_Work required_
How many lines in the records below contain the word "SENSITIVITY"? State only that number.

_Information provided_
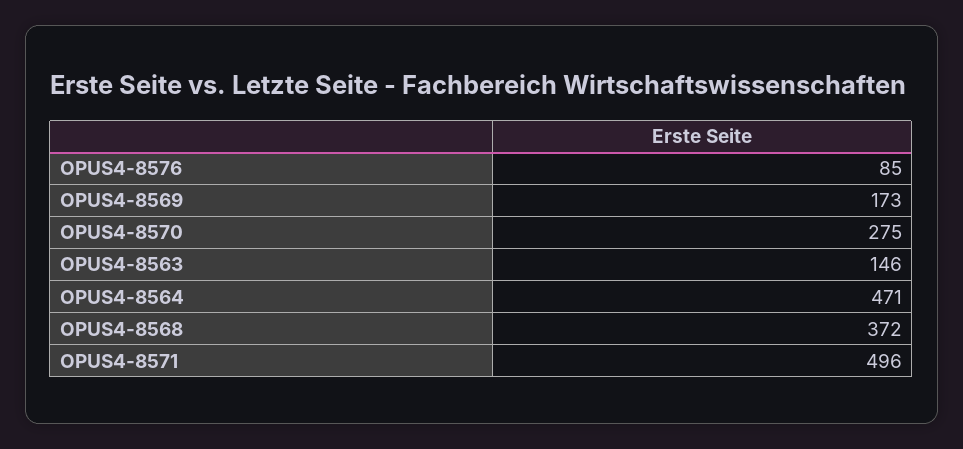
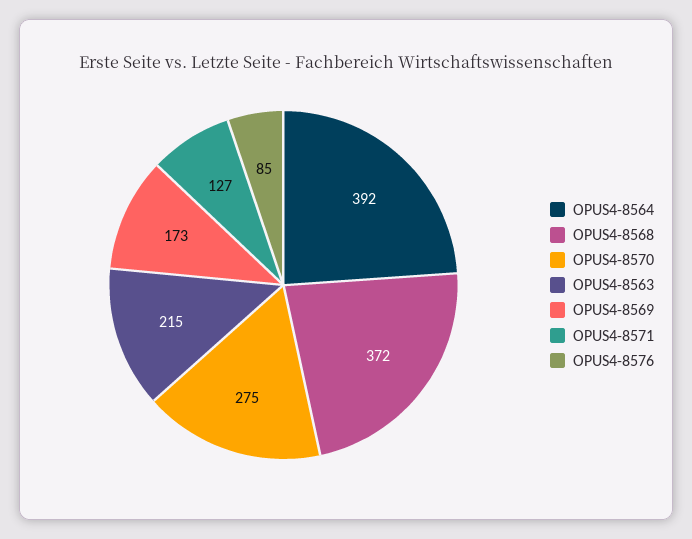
OPUS4-8563: 146 -> 215
OPUS4-8564: 471 -> 392
OPUS4-8571: 496 -> 127

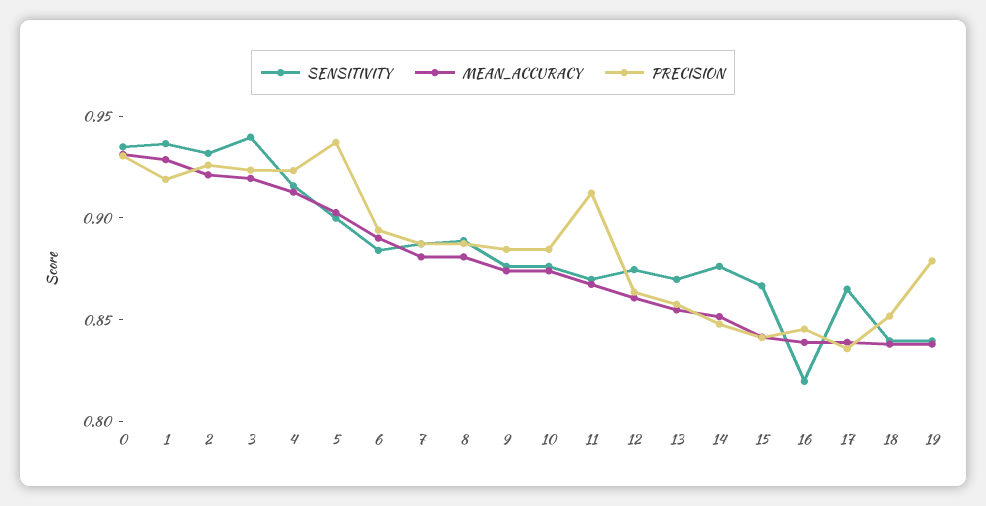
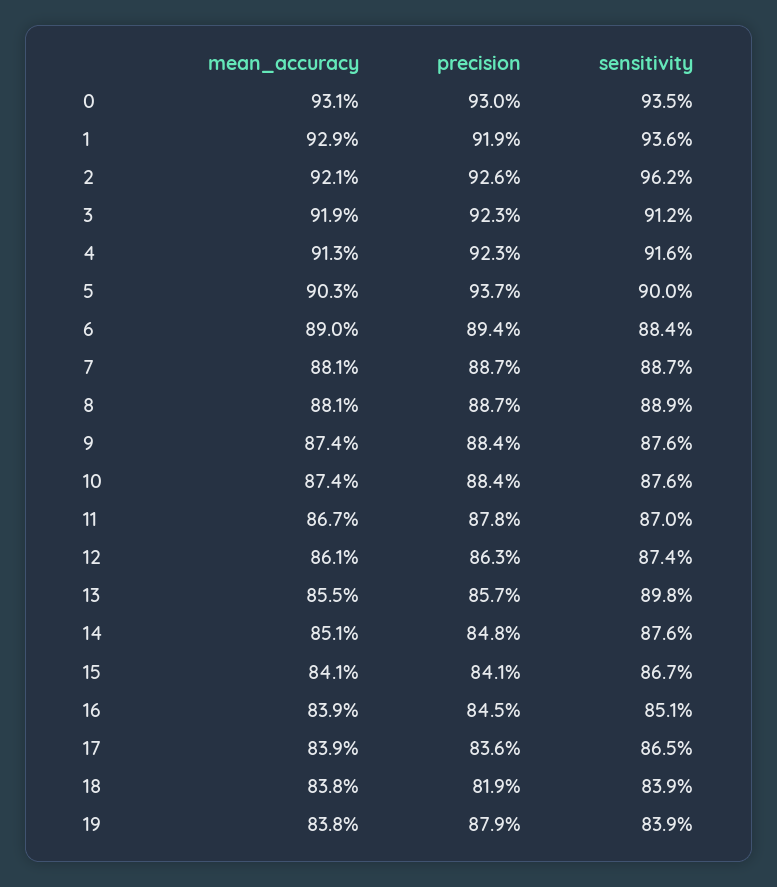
SENSITIVITY, 2: 0.93 -> 0.962
SENSITIVITY, 3: 0.94 -> 0.912
PRECISION, 11: 0.91 -> 0.878
SENSITIVITY, 13: 0.87 -> 0.898
SENSITIVITY, 16: 0.82 -> 0.851
PRECISION, 18: 0.85 -> 0.819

_Solved problem_
4